◆ Given request a: Return every line of the entries, from the first line of the entries up to and including the line with "class: Aves".

With so many choices in todays rapidly changing DV market it is hard to choose what will be best for your project. We have listed the format options available for you to shoot on currently.
With so many choices in todays rapidly changing DV market it is hard to choose what will be best for your project. We have listed the format options available for you to shoot on currently.
MiniDV

The "L" cassette is about 120×90×12 mm and can record up to 4.6 hours of video (6.9 hours in EP/LP). The better known MiniDV "S" cassettes are 65 x 48 x 12 mm and hold either 60 or 90 minutes of video (11 GB) depending on whether the video is recorded at Standard Play (SP) or Extended Play (sometimes called Long Play) (EP/LP). 80 minute tapes that use thinner tape are also available and can record 120 minutes of video in EP/LP mode. The tapes sell for as little as $3.00 USD each in quantity as of 2007.
60-minute MiniDV tape will hold approximately 13 gigabytes of data in this form of usage as the DV video format has a constant data rate of 3.6 Megabytes per second (3.6 MB/s×60 seconds×60 minutes = 12,960 MB per hour, divided by 1024 = 12.66 GB per hour).
Though originally intended for the consumer market as a high-quality replacement for VHS, L-size DV cassettes are largely nonexistent in the consumer market, and are generally used only in professional settings. Even in professional markets, most DV camcorders support only MiniDV, though many professional DV VTRs support both sizes of tape.
HDV

HDV was designed to offer existing video production environments a cost-conscious upgrade path from standard-definition (SD) to high-definition (HD) video. Since HDV operates at the same recorded datarate (25 Mbit/s) as DV, HDV recorders share the same physical (MiniDV) tape transport as existing DV equipment. For the camera, the main expense is concentrated in the optics and imaging electronics. Compared to HD video equipment built on more professional standards (such as HDCAM and DVCPRO HD), HDV enjoys a tremendous cost advantage. HDV camcorders open high-definition video acquisition to consumers, amateur videographers, and low-budget TV production.
Although 1080i HDV and DV share the same (DV) tape format and the same recorded datarate, they use different video compression technology. The DV codec uses strictly an intraframe (spatial) scheme, whereas HDV uses the MPEG-2 video format, including both intraframe(spatial compression) and interframe coding. This allows HDV to achieve its higher spatial resolution at the target bitrates of 19.7 Mbit/s (720p) and 25 Mbit/s (1080i). Compared to more expensive HDCAM and DVCPRO HD equipment, HDV suffers from significantly more spatial and temporal (motion) artifacts.
As a consequence of interframe (temporal) compression, HDV editing is more complex, and introduces some editing distortion near splice points (due to the interdependencies between video frames). Compared to conventional SD DV, HDV offers much higher spatial resolution and higher overall fidelity, so most observers are willing to accept these problems. While standard definition MPEG-2 broadcasts typically use only 2 to 4 Mbit/s, the 25 Mbit/s of HDV enables both high-definition video storage and a lower degree of compression artifacts, with much less visible artifacts. HDV audio uses lossy compression to reduce the audio bitrate to 384 kbit/s. DV audio uses uncompressed 16-bit PCM at 1536 kbit/s. As a result, HDV audio is technically inferior, although MPEG-1 at 384 kbit/s is regarded as 'perceptually lossless.'
Canon has started to ship consumer camcorders that are capable of 24 progressive frames per second. That is, 24 progressive 1080 frames are captured per second, each of which is stored as two coded fields in a 1080i bitstream. This allows decoders to display the progressive frames as full resolution 1080p frames at 24 frames per second or to use "2:3 pull-down" display to show it on a 60-field per second interlaced display.

◆ Material to process:
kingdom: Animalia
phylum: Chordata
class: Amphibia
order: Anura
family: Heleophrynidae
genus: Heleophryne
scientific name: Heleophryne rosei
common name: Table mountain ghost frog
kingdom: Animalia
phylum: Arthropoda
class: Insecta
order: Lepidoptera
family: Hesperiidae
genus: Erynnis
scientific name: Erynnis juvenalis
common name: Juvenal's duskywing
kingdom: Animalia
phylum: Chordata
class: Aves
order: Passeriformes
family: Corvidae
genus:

◆ Given request b: In the page on DV formats, condense the paragraph beginning "HDV was designed to offer" into a shorter version that keeps its main facts.

◆ Full output a:
kingdom: Animalia
phylum: Chordata
class: Amphibia
order: Anura
family: Heleophrynidae
genus: Heleophryne
scientific name: Heleophryne rosei
common name: Table mountain ghost frog
kingdom: Animalia
phylum: Arthropoda
class: Insecta
order: Lepidoptera
family: Hesperiidae
genus: Erynnis
scientific name: Erynnis juvenalis
common name: Juvenal's duskywing
kingdom: Animalia
phylum: Chordata
class: Aves

◆ Full output b: HDV was built as an affordable way for existing video production setups to move from standard-definition to high-definition video. It records at the same 25 Mbit/s rate as DV, so HDV recorders use the same MiniDV tape transport as DV equipment. In the camera, most of the cost goes into the optics and imaging electronics. This gives HDV a large cost advantage over more professional HD formats such as HDCAM and DVCPRO HD. As a result, HD video capture is within reach of consumers, amateur videographers and low-budget TV production.